[start Material to process]

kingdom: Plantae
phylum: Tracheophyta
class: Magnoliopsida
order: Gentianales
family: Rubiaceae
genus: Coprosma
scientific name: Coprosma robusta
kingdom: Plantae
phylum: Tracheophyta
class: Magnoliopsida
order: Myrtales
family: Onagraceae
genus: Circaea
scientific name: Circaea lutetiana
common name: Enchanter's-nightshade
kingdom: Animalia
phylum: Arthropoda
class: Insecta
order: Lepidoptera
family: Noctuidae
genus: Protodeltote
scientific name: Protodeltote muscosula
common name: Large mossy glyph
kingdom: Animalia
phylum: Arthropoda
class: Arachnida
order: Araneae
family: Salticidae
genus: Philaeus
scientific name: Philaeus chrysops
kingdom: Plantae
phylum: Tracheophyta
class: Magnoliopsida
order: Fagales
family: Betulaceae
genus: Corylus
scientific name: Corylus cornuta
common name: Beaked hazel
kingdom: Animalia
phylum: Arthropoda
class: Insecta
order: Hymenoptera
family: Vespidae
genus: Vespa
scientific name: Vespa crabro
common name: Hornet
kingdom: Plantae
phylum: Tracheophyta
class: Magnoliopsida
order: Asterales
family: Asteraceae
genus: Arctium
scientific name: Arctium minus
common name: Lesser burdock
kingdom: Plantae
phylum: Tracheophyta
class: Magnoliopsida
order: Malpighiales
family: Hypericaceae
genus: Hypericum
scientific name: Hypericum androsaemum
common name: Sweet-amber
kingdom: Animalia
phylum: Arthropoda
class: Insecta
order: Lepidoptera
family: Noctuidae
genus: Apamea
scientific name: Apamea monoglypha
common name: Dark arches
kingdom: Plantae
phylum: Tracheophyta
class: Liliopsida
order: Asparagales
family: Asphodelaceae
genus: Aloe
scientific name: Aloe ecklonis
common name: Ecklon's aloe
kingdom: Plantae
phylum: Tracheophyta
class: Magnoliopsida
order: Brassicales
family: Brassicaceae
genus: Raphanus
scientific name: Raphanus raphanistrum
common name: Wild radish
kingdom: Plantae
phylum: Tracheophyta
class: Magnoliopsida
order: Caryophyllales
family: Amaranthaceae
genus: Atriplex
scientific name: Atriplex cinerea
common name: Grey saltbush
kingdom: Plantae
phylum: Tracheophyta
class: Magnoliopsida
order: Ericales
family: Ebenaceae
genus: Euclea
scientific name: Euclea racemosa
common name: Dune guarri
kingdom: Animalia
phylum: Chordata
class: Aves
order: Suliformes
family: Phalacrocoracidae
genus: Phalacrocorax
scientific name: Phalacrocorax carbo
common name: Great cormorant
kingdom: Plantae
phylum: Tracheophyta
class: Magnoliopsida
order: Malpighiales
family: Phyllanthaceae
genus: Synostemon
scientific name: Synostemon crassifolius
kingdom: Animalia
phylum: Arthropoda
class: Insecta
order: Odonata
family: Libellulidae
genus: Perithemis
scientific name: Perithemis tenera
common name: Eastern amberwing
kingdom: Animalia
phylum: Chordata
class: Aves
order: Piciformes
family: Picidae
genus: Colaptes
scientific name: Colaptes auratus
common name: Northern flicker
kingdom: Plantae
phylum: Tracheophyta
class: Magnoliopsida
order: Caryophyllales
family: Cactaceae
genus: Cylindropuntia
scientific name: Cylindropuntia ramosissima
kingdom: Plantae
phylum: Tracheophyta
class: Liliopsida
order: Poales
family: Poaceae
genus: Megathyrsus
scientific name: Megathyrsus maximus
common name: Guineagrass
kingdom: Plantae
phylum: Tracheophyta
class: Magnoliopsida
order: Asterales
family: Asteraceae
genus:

[end Material to process]

Objective:
Swap "common name" for "vernacular name" throughout the lines of every item, and leave everything else as it is.

Right answer:
kingdom: Plantae
phylum: Tracheophyta
class: Magnoliopsida
order: Gentianales
family: Rubiaceae
genus: Coprosma
scientific name: Coprosma robusta
kingdom: Plantae
phylum: Tracheophyta
class: Magnoliopsida
order: Myrtales
family: Onagraceae
genus: Circaea
scientific name: Circaea lutetiana
vernacular name: Enchanter's-nightshade
kingdom: Animalia
phylum: Arthropoda
class: Insecta
order: Lepidoptera
family: Noctuidae
genus: Protodeltote
scientific name: Protodeltote muscosula
vernacular name: Large mossy glyph
kingdom: Animalia
phylum: Arthropoda
class: Arachnida
order: Araneae
family: Salticidae
genus: Philaeus
scientific name: Philaeus chrysops
kingdom: Plantae
phylum: Tracheophyta
class: Magnoliopsida
order: Fagales
family: Betulaceae
genus: Corylus
scientific name: Corylus cornuta
vernacular name: Beaked hazel
kingdom: Animalia
phylum: Arthropoda
class: Insecta
order: Hymenoptera
family: Vespidae
genus: Vespa
scientific name: Vespa crabro
vernacular name: Hornet
kingdom: Plantae
phylum: Tracheophyta
class: Magnoliopsida
order: Asterales
family: Asteraceae
genus: Arctium
scientific name: Arctium minus
vernacular name: Lesser burdock
kingdom: Plantae
phylum: Tracheophyta
class: Magnoliopsida
order: Malpighiales
family: Hypericaceae
genus: Hypericum
scientific name: Hypericum androsaemum
vernacular name: Sweet-amber
kingdom: Animalia
phylum: Arthropoda
class: Insecta
order: Lepidoptera
family: Noctuidae
genus: Apamea
scientific name: Apamea monoglypha
vernacular name: Dark arches
kingdom: Plantae
phylum: Tracheophyta
class: Liliopsida
order: Asparagales
family: Asphodelaceae
genus: Aloe
scientific name: Aloe ecklonis
vernacular name: Ecklon's aloe
kingdom: Plantae
phylum: Tracheophyta
class: Magnoliopsida
order: Brassicales
family: Brassicaceae
genus: Raphanus
scientific name: Raphanus raphanistrum
vernacular name: Wild radish
kingdom: Plantae
phylum: Tracheophyta
class: Magnoliopsida
order: Caryophyllales
family: Amaranthaceae
genus: Atriplex
scientific name: Atriplex cinerea
vernacular name: Grey saltbush
kingdom: Plantae
phylum: Tracheophyta
class: Magnoliopsida
order: Ericales
family: Ebenaceae
genus: Euclea
scientific name: Euclea racemosa
vernacular name: Dune guarri
kingdom: Animalia
phylum: Chordata
class: Aves
order: Suliformes
family: Phalacrocoracidae
genus: Phalacrocorax
scientific name: Phalacrocorax carbo
vernacular name: Great cormorant
kingdom: Plantae
phylum: Tracheophyta
class: Magnoliopsida
order: Malpighiales
family: Phyllanthaceae
genus: Synostemon
scientific name: Synostemon crassifolius
kingdom: Animalia
phylum: Arthropoda
class: Insecta
order: Odonata
family: Libellulidae
genus: Perithemis
scientific name: Perithemis tenera
vernacular name: Eastern amberwing
kingdom: Animalia
phylum: Chordata
class: Aves
order: Piciformes
family: Picidae
genus: Colaptes
scientific name: Colaptes auratus
vernacular name: Northern flicker
kingdom: Plantae
phylum: Tracheophyta
class: Magnoliopsida
order: Caryophyllales
family: Cactaceae
genus: Cylindropuntia
scientific name: Cylindropuntia ramosissima
kingdom: Plantae
phylum: Tracheophyta
class: Liliopsida
order: Poales
family: Poaceae
genus: Megathyrsus
scientific name: Megathyrsus maximus
vernacular name: Guineagrass
kingdom: Plantae
phylum: Tracheophyta
class: Magnoliopsida
order: Asterales
family: Asteraceae
genus:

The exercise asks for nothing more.